Today’s protests will be mainly read as anger at the hike in student fees resulting from the government’s massive withdrawal of funding from higher education. Very important issues, to be sure. But the issue at stake is broader, even, than the debate over whether higher education is a public good. Refusal to pay for higher education is just one part of an ongoing, broad-ranging assualt on future generations by those currently in positions of power.
Lord Young’s panned comments that people had ‘never had it so good’ is revealing, not just of an out-of-touch toff at the centre of power, but because the ‘never had it so good’ generations are continuing to live at the expense of today’s youth. The phrase comes, of course, from PM Harold MacMillan’s speech in 1957 – a time of widely rising prosperty that set the scene for the baby boomers‘ hedonistic consumption in the 1960s and 70s. A few everyday observations show the extent of changes benefits enjoyed by the boomers at the exepense of the current crop of university students:

1. Cheap mortgages and housing booms: in the UK home ownership is now seen as the norm, at least aspirationally, but there are undoubtedly limits to how far the price of property can be inflated. The days of cheap credit for 100% mortgages are surely numbered. Rather than a breif blip in the housing market the increasing difficulties faced by first time buyers signal only two possibilities: either a genuine crash in house prices or a vast increase in the proportion of income that those currently outside of home ownership will need to pay on rents or mortgages. The government will do everthing in their power to avoid the first option.
2. Externalising environmental costs: enironmentalists rightly demand that the environmental costs of the full lifecycle of products become internalised into the prices of those products. Small gains have been made in this direction but much more needs to be done, and recycling practices will have to move away from ‘dump it on developing countries’ as those countries become more powerful. Moreover, the economic costs of decades of uncontrolled consumption of artifically cheap goods in the rich world will fall on today’s younger generations in the form of environmental clean up costs and dealing with resource depletion and climate change.

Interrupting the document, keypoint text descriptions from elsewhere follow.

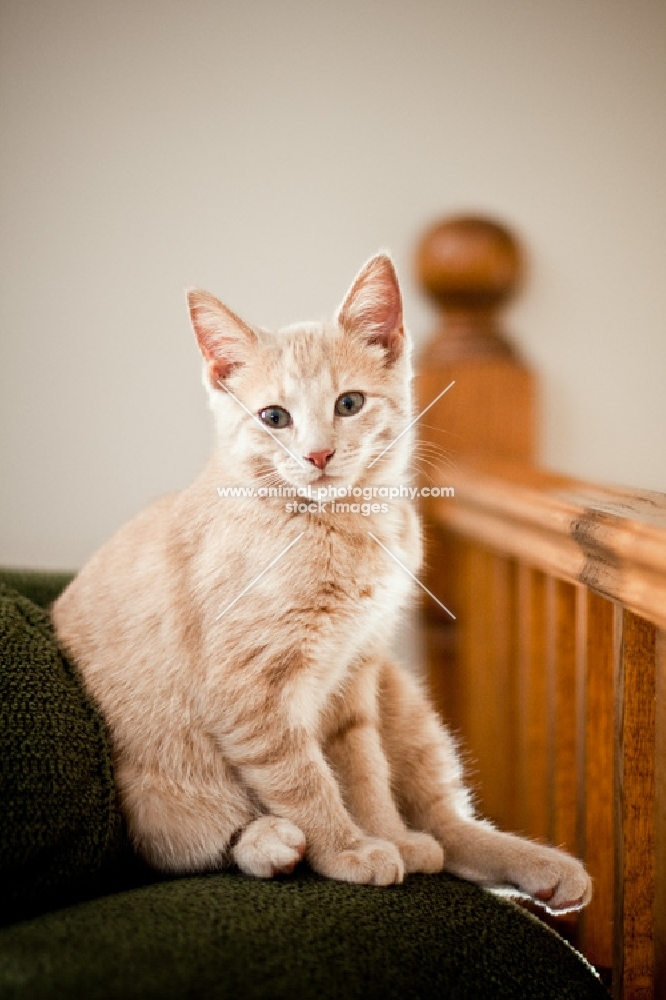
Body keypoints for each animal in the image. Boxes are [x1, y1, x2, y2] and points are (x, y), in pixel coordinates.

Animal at [53, 256, 592, 916]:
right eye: (273, 417)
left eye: (350, 402)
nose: (318, 455)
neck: (341, 526)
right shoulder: (250, 692)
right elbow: (303, 778)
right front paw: (347, 849)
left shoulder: (357, 673)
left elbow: (363, 770)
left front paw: (386, 835)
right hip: (159, 796)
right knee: (202, 837)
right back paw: (270, 843)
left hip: (402, 696)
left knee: (448, 822)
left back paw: (535, 866)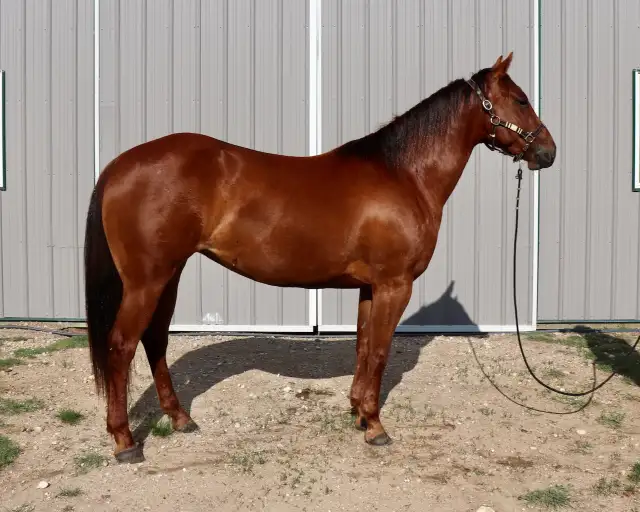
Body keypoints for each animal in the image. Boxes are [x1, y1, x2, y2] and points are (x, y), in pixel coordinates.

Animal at [84, 52, 556, 463]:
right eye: (521, 99)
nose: (548, 152)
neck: (403, 174)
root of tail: (120, 165)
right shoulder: (395, 285)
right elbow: (380, 352)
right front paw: (376, 427)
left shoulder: (371, 287)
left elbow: (364, 346)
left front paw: (358, 412)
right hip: (146, 280)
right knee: (122, 346)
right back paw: (125, 442)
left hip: (169, 274)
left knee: (156, 340)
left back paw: (181, 419)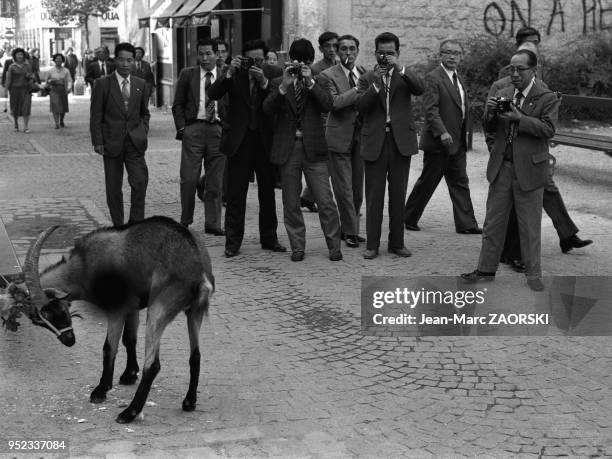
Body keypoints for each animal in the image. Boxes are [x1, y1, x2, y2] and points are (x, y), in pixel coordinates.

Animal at [23, 217, 215, 426]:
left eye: (53, 312)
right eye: (39, 321)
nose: (69, 340)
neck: (84, 265)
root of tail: (198, 270)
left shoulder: (116, 309)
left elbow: (109, 347)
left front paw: (101, 390)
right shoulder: (132, 307)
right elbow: (129, 339)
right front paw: (129, 374)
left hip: (159, 308)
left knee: (153, 364)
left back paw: (128, 413)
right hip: (193, 312)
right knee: (195, 356)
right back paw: (189, 402)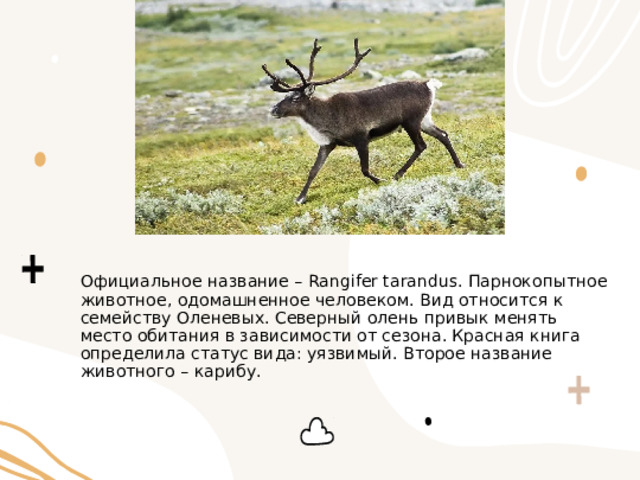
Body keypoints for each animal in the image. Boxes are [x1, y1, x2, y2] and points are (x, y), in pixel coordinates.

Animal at [263, 38, 465, 204]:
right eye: (286, 95)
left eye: (296, 98)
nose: (273, 110)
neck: (325, 118)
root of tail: (428, 85)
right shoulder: (328, 144)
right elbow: (313, 170)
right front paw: (300, 198)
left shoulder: (361, 137)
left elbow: (364, 169)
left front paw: (381, 180)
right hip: (424, 120)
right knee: (443, 134)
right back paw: (459, 164)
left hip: (411, 121)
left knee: (421, 145)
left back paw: (397, 174)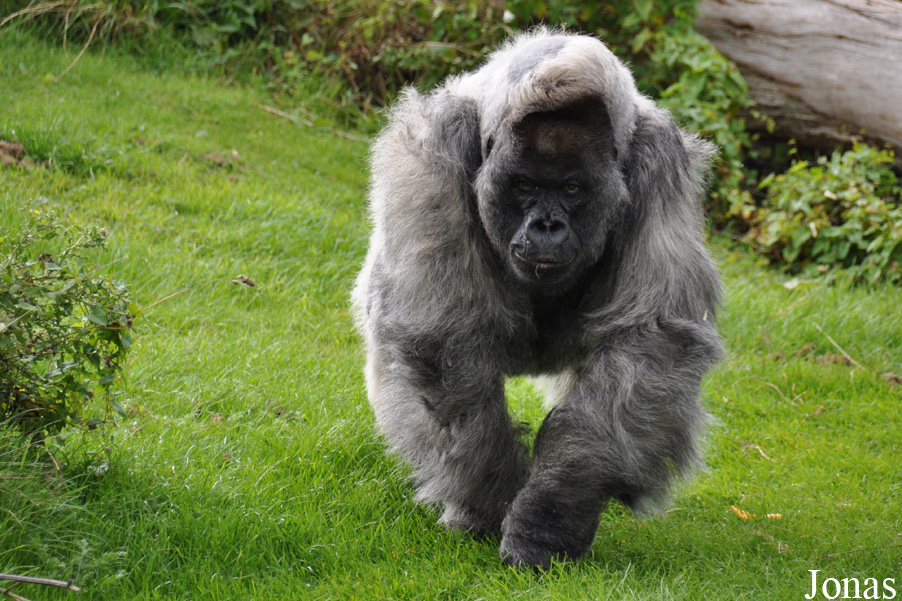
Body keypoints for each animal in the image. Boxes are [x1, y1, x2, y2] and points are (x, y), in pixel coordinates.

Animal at [352, 29, 723, 570]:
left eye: (570, 188)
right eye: (525, 185)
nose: (547, 225)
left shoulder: (661, 163)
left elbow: (650, 341)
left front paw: (552, 513)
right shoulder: (437, 144)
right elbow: (442, 338)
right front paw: (490, 502)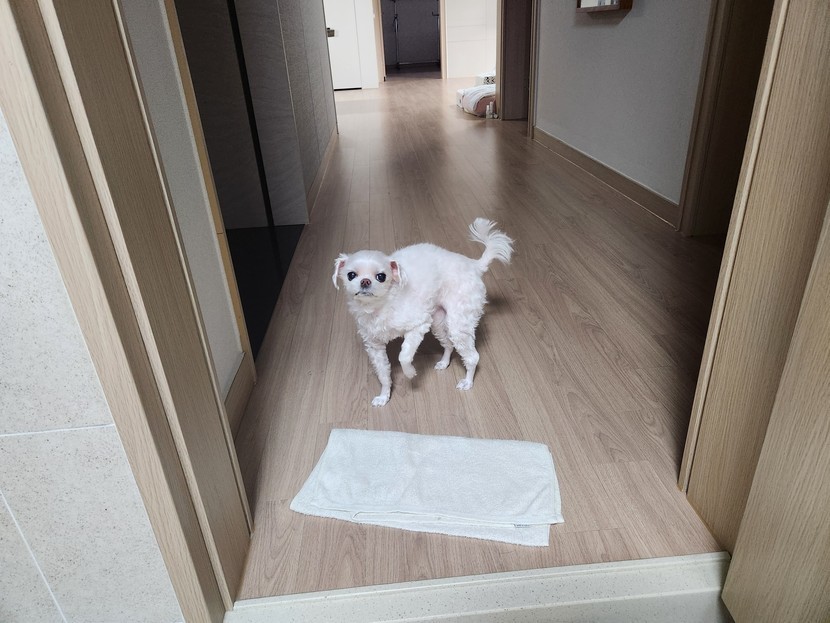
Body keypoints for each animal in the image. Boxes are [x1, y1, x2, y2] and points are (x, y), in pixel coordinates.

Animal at [332, 218, 513, 406]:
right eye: (351, 275)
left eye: (381, 277)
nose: (365, 281)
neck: (380, 306)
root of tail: (474, 266)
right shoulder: (374, 346)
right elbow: (383, 374)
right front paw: (384, 396)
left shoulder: (419, 325)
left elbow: (404, 355)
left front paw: (410, 372)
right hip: (439, 322)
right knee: (449, 344)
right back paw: (444, 362)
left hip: (459, 324)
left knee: (473, 357)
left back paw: (467, 381)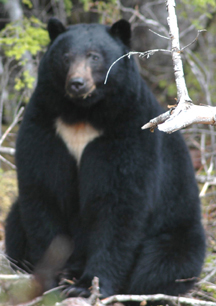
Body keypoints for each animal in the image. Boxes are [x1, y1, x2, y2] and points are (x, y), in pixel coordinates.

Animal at [5, 17, 206, 298]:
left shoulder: (127, 130)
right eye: (65, 57)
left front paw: (88, 285)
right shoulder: (46, 127)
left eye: (94, 57)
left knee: (162, 263)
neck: (82, 115)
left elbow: (119, 203)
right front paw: (50, 277)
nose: (77, 83)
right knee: (14, 225)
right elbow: (43, 193)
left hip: (178, 229)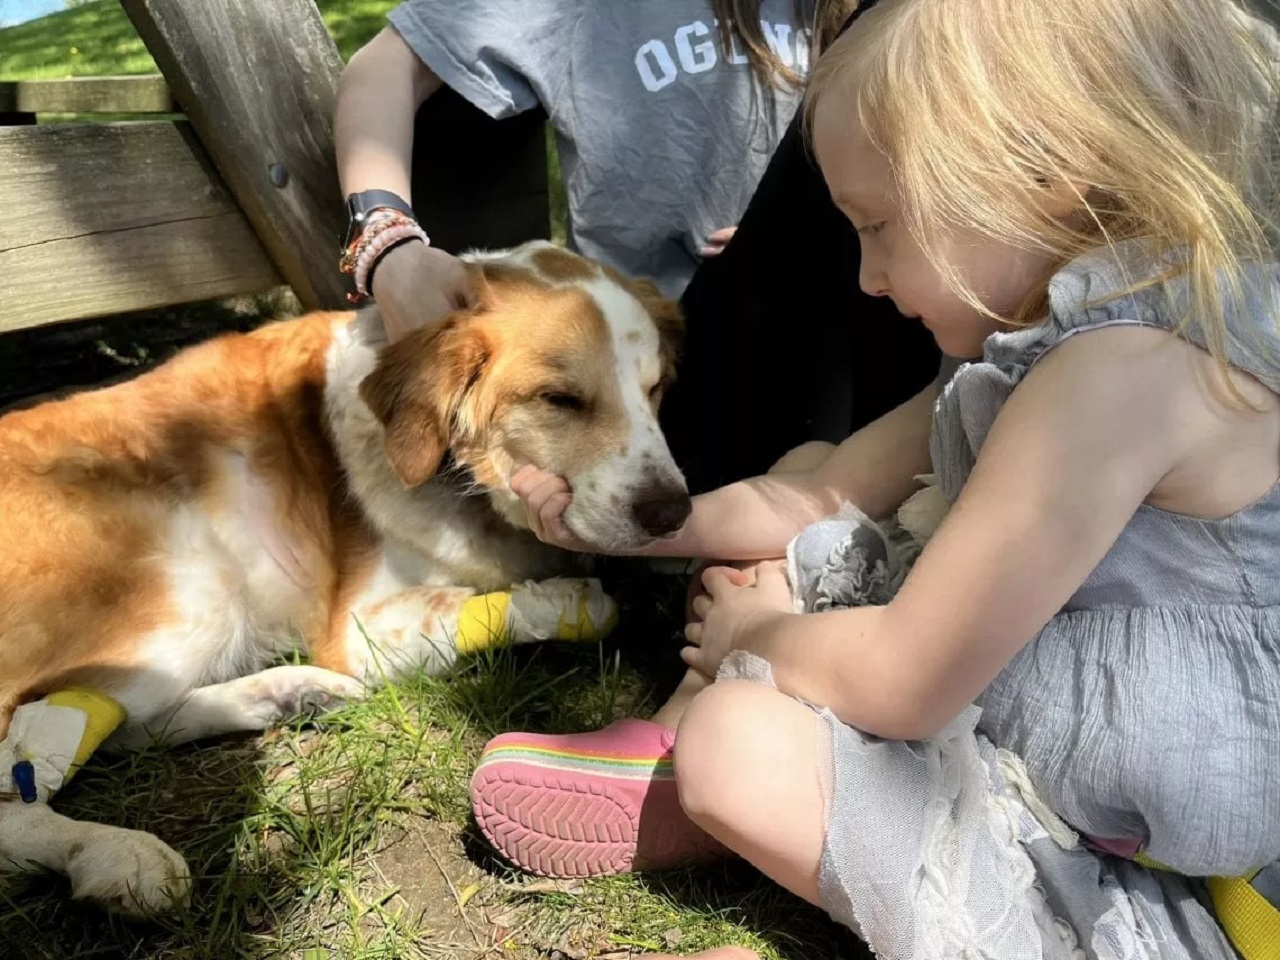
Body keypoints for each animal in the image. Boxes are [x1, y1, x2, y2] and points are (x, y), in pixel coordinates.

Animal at [0, 241, 691, 916]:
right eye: (561, 400)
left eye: (657, 389)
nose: (674, 513)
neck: (455, 470)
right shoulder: (357, 634)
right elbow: (492, 606)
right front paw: (565, 599)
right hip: (194, 579)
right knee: (30, 759)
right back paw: (112, 853)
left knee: (123, 724)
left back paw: (288, 693)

3. Generous pensions: the problems that come with an aging population are widely recognised as national health bills increase and pension funds, both public and private, are struggling with a future in which many more people will be pulling fund out than those putting funds in. Avoiding a crash in the current value of pension funds is probably one of the better justifications for ‘quantitative easing’ policies (a.k.a. slash welfare and direct the proceeds to financiers and shareholders). But significant rises in the retirement age and, more importantly, much less generous pensions for todays youth seem inevitable in all baby boom countries. The shift from linking penions to Conumer Price Index (rather than the RPI) to take account of inflation means essentially that no account will be taken of rises in housing costs and council tax in determining penioners income.
Painting this picture of intergenerational injustice is not to belittle the importance of intragenerational inequalities. The ‘never had it so good’ generations undoubtedly experienced the benefits of housing booms, cheap consumption and generous pensions very unevenly and period of crisis saw – particularly in the early 1980s – millions thrown out of this system of economic ease. Those who are wealthy can be expected to pass on their good fortune, but for many, who are struggling or merely getting by there won’t be enough to offer comfort to their offspring. A bleak image of rising inequality emerges where many of today’s youth find themselves saddled with years of debt for education, the repayments for which will have to compete with incresaed housing costs, paying for their parents’ retirment and trying to put aside something for their own pensions. Today’s protesters will rightly be angry at the impending cuts, they should demand a wholescale shift in the attitude of politicians to correct yesterday’s mistakes in a way that at last puts the interests of future generations centre stage.
UPDATE: Just been reminded there’s a book on exactly this topic, where Ed Howker and Shiv Malik argue that a Jilted Generation – those born after 1979 – has generally been very hard done by. Looks like another one for the reading pile.